Efforts in Mexico and Canada aim to use the ice skating legend and artist’s fame for good.
(Photo: Jay Koppelman)
October 23, 2015 – Former world and Olympic figure skater, six-time Canadian Champion and world renowned artist Toller Cranston is being remembered and honored in numerous ways.
In San Miguel de Allende, Mexico where Toller lived the last two-plus decades of his life, he was well known in the community as a big personality, a flamboyant character, a compulsive and impetuous shopper, a prodigious artist, and an extravagant entertainer.
He left behind a stunning collection of his own original art work along with a mind-boggling assortment of ceramics, sculptures, chandeliers, and glass. He died of a massive heart attack in January at the age of 65.
Toller’s family, a sister and two brothers, found themselves in charge of dispersing Toller’s massive estate. Phillippa, Guy and Goldie left their homes in Canada and have been back and forth to San Miguel over the past nine months to handle this challenge.
Those in San Miguel who knew Toller often associated him with the word ‘generous.’ In Toller’s honor, the family has donated numerous items from the estate to local charities and organizations in San Miguel.

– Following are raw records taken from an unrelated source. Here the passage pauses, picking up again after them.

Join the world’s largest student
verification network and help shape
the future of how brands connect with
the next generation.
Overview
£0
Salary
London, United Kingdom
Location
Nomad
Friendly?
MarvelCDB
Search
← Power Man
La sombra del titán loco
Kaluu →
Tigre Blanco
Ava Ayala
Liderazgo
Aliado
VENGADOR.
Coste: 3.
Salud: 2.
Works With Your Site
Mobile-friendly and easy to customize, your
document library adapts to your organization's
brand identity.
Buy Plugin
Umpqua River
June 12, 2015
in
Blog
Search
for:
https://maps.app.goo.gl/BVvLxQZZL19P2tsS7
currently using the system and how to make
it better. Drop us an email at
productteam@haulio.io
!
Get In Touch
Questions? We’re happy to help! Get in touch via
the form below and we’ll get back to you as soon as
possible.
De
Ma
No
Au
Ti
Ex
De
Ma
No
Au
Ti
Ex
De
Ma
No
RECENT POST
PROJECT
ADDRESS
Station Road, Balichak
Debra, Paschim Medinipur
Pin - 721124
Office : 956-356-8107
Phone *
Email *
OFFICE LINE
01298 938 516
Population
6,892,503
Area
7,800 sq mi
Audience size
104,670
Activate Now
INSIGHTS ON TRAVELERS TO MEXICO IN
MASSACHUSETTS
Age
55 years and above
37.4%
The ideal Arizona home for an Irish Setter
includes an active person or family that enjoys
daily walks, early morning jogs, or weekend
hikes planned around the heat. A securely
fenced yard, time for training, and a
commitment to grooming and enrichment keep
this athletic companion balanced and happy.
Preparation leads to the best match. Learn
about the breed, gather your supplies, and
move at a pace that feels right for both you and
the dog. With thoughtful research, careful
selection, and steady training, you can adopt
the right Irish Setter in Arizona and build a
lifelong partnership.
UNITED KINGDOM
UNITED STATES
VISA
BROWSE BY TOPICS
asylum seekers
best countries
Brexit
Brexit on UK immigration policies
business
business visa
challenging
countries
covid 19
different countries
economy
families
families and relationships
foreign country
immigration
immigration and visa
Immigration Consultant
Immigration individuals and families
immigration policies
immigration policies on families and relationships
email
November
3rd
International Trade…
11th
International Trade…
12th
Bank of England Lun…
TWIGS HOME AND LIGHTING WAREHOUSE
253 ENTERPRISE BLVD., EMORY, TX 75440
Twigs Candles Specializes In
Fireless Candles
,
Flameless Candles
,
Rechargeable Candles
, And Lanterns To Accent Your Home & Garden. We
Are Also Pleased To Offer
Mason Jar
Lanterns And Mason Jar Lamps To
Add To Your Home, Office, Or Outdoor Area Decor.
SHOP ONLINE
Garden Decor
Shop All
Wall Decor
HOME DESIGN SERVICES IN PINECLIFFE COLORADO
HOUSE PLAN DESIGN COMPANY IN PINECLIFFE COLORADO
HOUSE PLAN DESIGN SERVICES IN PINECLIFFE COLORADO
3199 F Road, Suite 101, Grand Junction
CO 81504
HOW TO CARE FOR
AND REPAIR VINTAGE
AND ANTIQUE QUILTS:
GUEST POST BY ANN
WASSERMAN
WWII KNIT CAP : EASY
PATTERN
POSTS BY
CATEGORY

His impressive library of 800+ art books have been donated to Bellas Artes and will become part of a permanent collection in his honor. Original art, archival video and photographs, personal effects and clothing have been set aside to support the collection.
More than 1000 items of clothing, everything from cashmere sweaters to flowing coats along with two dozen cartons of non-art books were given to the local charity ALMA, a home for low-income elderly.
A donation of artisanal Mexican toys was made to Museo de la Esquina.
A sampling of the painted Santos at Toller’s home in San Miguel de Allende, Mexico
(Photo: Scott Umstattd)
Many know that Toller created magnificent Santos (above) that are widely recognized as rare and beautiful pieces of art. Seven beaded and painted Santos were gifted to the churches of San Miguel, six to the Catholic churches and one to St. Paul’s.
All of Toller’s oil paints, a massive amount, were donated to local artists who were closely associated with him.
A permanent and rotating exhibition of Toller’s paintings and chandeliers will remain at Hecho en Mexico, a popular restaurant in San Miguel. These will be a lasting reminder of Toller’s incredible legacy and art.
Back in Canada, a Memorial Fund has been established in Toller’s name by the Canadian Olympic Foundation. Proceeds will support young skaters with both artistic and athletic talent. Supporters may contribute at http://olympic.ca/foundation.
The Toller Cranston School of Artistic Skating is being created in Canada and will launch in 2016. This will be a training camp for elite figure skaters that focuses on bringing more theatricality and creativity to the sport.
There are many ideas still in the planning stages. The family remains committed to strengthening Toller’s legacy both in San Miguel and in Canada.